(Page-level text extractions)
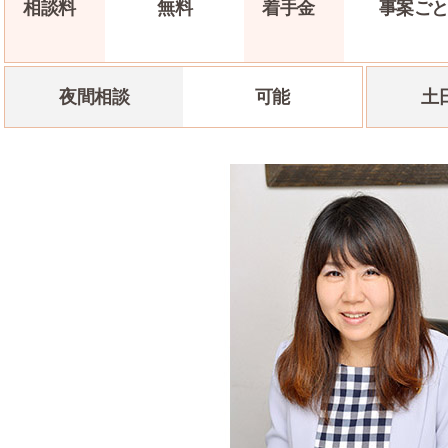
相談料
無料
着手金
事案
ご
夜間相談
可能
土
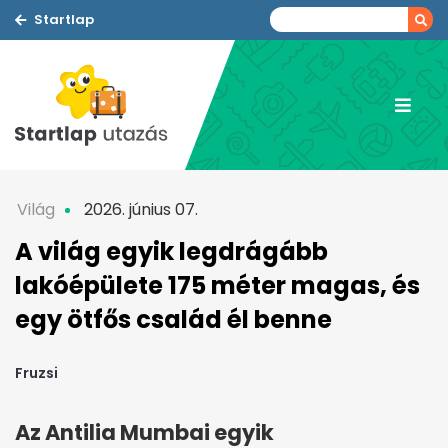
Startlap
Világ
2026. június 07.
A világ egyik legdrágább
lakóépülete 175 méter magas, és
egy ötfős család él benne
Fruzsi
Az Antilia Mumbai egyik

--

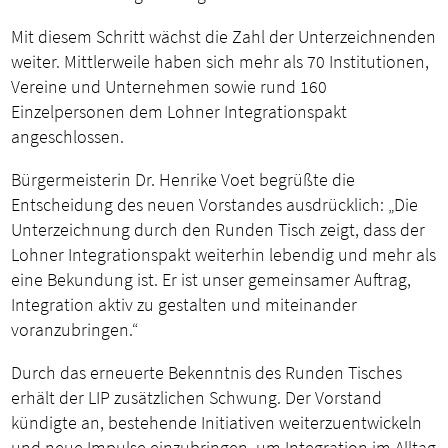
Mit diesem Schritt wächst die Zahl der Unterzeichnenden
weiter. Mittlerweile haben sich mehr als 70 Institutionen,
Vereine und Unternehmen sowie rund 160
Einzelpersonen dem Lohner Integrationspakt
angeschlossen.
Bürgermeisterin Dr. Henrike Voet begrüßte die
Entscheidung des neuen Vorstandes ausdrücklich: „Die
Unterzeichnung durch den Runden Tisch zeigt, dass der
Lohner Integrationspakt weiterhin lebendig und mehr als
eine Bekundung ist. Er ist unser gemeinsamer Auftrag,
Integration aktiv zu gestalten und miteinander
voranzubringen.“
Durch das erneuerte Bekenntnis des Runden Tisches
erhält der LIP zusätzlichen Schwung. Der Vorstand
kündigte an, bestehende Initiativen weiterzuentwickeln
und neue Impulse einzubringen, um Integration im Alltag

The problem: Each line of the data that holds "egyik" should be copied.

Task solution:
A világ egyik legdrágább
Az Antilia Mumbai egyik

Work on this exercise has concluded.